Going into space conjures images of weightlessness, floating around without any impact on your body. But, in reality, it’s long been known that extended stints in outer space can atrophy muscles and damage eyesight. And, now, it also turns out that astronauts who spend significant time in orbit also develop an increase in brain volume.
In a study published Tuesday in Radiology, researchers led by Larry A. Kramer, M.D., professor of diagnostic and interventional imaging at the University of Texas Health Science Center, used MRI images to examine intracranial changes in 11 crew members of the International Space Station.

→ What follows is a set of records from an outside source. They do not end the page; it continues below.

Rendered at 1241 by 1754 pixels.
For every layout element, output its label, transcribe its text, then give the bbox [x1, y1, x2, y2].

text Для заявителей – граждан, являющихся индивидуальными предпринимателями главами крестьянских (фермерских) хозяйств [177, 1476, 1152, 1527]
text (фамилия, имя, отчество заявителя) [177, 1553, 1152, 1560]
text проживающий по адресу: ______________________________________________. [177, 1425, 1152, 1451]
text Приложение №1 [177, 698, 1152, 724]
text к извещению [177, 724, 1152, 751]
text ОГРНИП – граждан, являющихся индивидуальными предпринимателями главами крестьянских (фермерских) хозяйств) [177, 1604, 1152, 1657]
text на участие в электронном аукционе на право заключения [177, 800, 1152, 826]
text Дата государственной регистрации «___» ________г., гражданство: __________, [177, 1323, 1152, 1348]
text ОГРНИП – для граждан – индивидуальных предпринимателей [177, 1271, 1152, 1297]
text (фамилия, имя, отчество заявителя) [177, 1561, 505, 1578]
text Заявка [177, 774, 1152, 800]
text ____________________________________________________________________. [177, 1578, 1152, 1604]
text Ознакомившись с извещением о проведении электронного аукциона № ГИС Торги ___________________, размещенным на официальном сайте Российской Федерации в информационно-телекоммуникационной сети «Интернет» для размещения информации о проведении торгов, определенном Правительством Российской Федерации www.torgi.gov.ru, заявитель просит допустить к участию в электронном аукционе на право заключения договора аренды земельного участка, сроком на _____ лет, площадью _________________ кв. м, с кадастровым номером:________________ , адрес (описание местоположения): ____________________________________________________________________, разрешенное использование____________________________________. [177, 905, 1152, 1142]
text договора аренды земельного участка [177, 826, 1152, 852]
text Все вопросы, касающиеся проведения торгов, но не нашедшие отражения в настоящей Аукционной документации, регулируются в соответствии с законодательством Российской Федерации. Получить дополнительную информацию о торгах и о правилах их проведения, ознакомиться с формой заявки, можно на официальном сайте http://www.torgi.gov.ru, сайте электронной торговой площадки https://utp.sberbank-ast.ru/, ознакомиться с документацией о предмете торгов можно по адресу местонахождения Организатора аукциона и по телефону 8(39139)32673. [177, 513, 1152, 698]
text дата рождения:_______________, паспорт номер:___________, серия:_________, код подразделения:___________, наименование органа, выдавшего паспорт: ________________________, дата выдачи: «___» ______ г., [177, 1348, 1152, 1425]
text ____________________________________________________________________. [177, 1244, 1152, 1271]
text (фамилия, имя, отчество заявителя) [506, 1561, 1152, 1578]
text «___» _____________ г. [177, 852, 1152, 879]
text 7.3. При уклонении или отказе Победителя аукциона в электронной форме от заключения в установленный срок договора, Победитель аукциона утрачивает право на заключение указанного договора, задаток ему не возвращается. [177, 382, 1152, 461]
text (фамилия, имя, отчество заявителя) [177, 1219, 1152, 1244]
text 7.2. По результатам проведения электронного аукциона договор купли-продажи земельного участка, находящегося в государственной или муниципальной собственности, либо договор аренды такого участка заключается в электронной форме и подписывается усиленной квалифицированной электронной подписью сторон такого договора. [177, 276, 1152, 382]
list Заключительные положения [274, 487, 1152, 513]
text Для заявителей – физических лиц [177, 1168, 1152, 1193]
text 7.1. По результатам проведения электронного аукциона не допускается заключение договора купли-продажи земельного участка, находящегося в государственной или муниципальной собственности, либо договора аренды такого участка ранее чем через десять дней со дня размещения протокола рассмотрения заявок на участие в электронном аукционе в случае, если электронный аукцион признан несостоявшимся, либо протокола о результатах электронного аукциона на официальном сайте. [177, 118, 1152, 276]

They discovered that astronauts’ brains hold on to fluid, maintaining increased pressure on the brain, long after they return to Earth.
“When you’re in microgravity, fluid, such as your venous blood no longer pools toward your lower extremities, but redistributes headward,” Kramer said. “That movement of fluid toward your head may be one of the mechanisms causing changes we are observing in the eye and intracranial compartment.”
The increased pressure is likely responsible for swelling of the optic nerve and retinal hemorrhage, he said. But, it also causes more changes in the body, he said.
To determine the impacts of space flight, Kramer’s team performed MRI exams on the astronauts prior to their flight to the International Space Station, as well as an exam the day after their return. They also conducted several follow-up exams throughout the subsequent year.
According to image analysis, the researchers determined that long-term exposure to microgravity expands both the brain and the cerebrospinal fluid. The most significant increase was in the brain’s white matter. These levels stay elevated for at least a year post-flight, suggesting that these are permanent changes, he said.
The intracranial pressure created more changes than increased brain volume, however. Imaging also revealed deformations to the pituitary gland, the pea-sized gland at the base of the brain that controls the function of other glands in the body.
“We found that the pituitary gland loses height and is smaller post-flight than it was pre-flight,” Kramer said. “In addition, the dome of the pituitary gland is predominantly convex in astronauts without prior exposure to microgravity but showed evidence of flattening or concavity post-flight. This type of deformation is consistent with exposure to elevated intracranial pressures.”
In addition, investigators identified an increased velocity in the cerebrospinal fluid through the channel that connects the ventricles in the brain. This uptick is similar to what is seen with normal pressure hydrocephalus, a condition in which the brain’s ventricles are abnormally enlarged. Patients with this condition usually experience difficulty walking, bladder control problems, and dementia. However, Kramer said, these problems haven’t been reported in astronauts post-flight.
The team is using these findings to study ways to counteract the microgravity effect, such as using negative pressure on the lower extremities to control the shift of fluid toward the head. The hope, Kramer said, is that these findings will provide a clinical benefit for non-astronaut patients.
“If we can better understand the mechanisms that cause ventricles to enlarge in astronauts and develop suitable countermeasures, then, maybe some of these discoveries could benefit patients with normal hydrocephalus and other related conditions,” he said.